Umdenken im Einzelhandel

Einige Einzelhändler haben angekündigt, Kunststofftüten nicht mehr kostenlos an ihre Kunden abzugeben. Damit soll der Verbrauch von Plastik reduziert werden.


Ab dem 1. April 2016 wird sich bei unserem Einkaufsbummel etwas ändern. In vielen Geschäften bekommen wir dann nämlich keine kostenlosen Plastiktüten mehr zu unserem Einkauf dazu, um diese nach Hause zu transportieren. Zahlreiche Unternehmen, z. B. H&M, Mayersche Buchhandlung, C&A oder Tchibo, haben sich dazu einer Vereinbarung des Handelsverbandes Deutschland und des Bundesumweltministeriums angeschlossen.

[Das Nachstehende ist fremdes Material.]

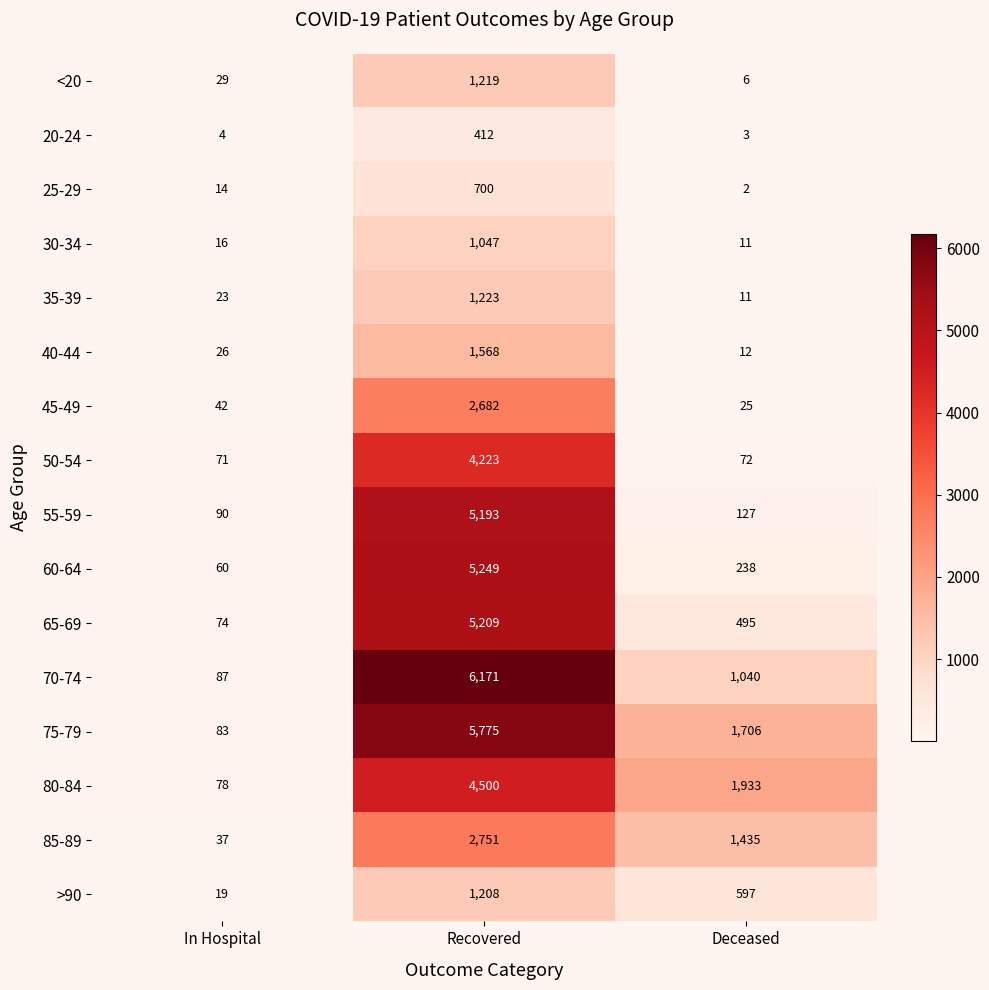

Where is 60-64 nearest to the value 2654?

Deceased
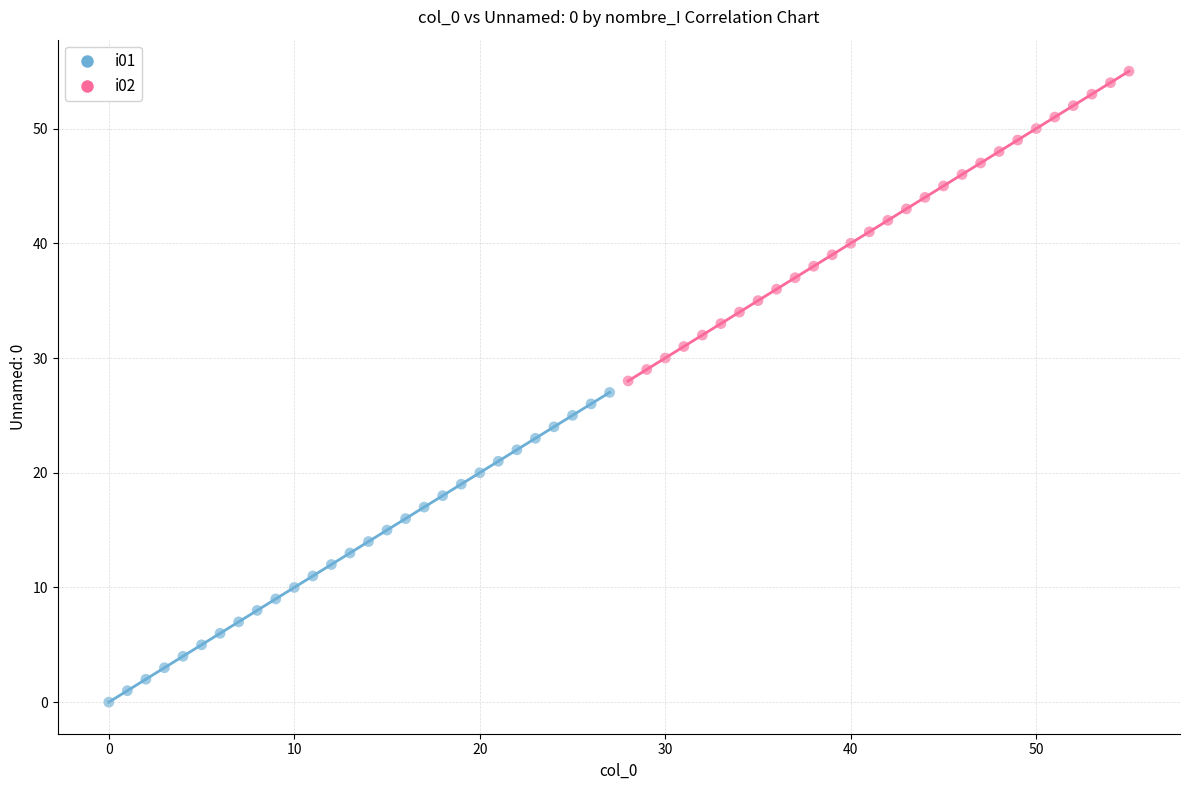

Which series reaches the minimum Y coordinate?

i01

Damit will man der Umweltbelastung durch das Plastik, das sich in der Natur nur schwer zersetzt, vorbeugen. Die Europäische Union hat dazu eine Richtlinie beschlossen. In den Mitgliedsstaaten soll sich der durchschnittliche Verbrauch von Plastiktüten pro Kopf/Jahr auf 90 Stück ab 2020 reduzieren. Ab 2026 gilt eine Grenze von 40 Tüten. Ein Deutscher verbraucht zurzeit durchschnittlich 71 Tüten im Jahr.

Der Einzelhandel plant, dass in den nächsten zwei Jahren 80 Prozent der ausgegebenen Tüten kostenpflichtig sein müssen.